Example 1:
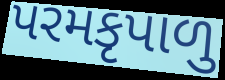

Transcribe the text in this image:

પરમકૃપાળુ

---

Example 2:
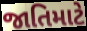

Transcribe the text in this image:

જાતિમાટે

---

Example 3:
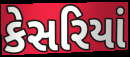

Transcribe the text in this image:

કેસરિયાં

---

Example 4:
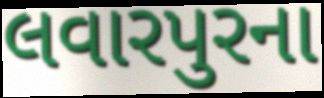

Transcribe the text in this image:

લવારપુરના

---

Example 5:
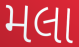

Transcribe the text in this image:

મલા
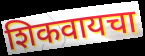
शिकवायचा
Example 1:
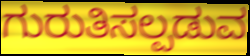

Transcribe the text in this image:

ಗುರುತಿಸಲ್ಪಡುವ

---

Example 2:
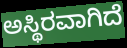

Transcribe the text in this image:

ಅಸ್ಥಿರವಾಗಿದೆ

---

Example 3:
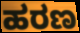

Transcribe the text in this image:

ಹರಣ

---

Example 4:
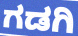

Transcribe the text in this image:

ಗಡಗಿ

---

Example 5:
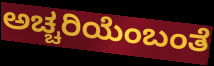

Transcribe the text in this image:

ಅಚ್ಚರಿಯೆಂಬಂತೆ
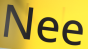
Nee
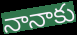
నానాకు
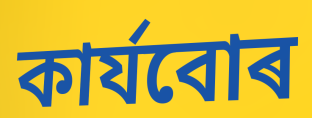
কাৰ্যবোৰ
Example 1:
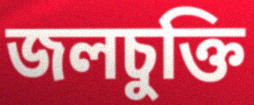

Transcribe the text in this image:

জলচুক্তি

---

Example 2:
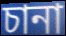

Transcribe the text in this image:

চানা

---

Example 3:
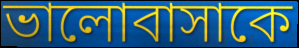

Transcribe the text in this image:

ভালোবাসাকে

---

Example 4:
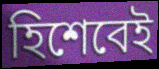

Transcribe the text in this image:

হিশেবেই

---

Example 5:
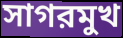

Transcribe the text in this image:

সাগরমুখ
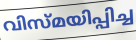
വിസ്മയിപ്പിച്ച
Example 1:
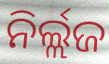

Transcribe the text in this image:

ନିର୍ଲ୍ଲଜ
= = =
▸ Task directions: The reply must consist of the complete listing, reproduced exactly, with no images.

▸ Completed task:
Example 1:

Transcribe the text in this image:

પરમકૃપાળુ

---

Example 2:

Transcribe the text in this image:

જાતિમાટે

---

Example 3:

Transcribe the text in this image:

કેસરિયાં

---

Example 4:

Transcribe the text in this image:

લવારપુરના

---

Example 5:

Transcribe the text in this image:

મલા
शिकवायचा
Example 1:

Transcribe the text in this image:

ಗುರುತಿಸಲ್ಪಡುವ

---

Example 2:

Transcribe the text in this image:

ಅಸ್ಥಿರವಾಗಿದೆ

---

Example 3:

Transcribe the text in this image:

ಹರಣ

---

Example 4:

Transcribe the text in this image:

ಗಡಗಿ

---

Example 5:

Transcribe the text in this image:

ಅಚ್ಚರಿಯೆಂಬಂತೆ
Nee
నానాకు
কাৰ্যবোৰ
Example 1:

Transcribe the text in this image:

জলচুক্তি

---

Example 2:

Transcribe the text in this image:

চানা

---

Example 3:

Transcribe the text in this image:

ভালোবাসাকে

---

Example 4:

Transcribe the text in this image:

হিশেবেই

---

Example 5:

Transcribe the text in this image:

সাগরমুখ
വിസ്മയിപ്പിച്ച
Example 1:

Transcribe the text in this image:

ନିର୍ଲ୍ଲଜ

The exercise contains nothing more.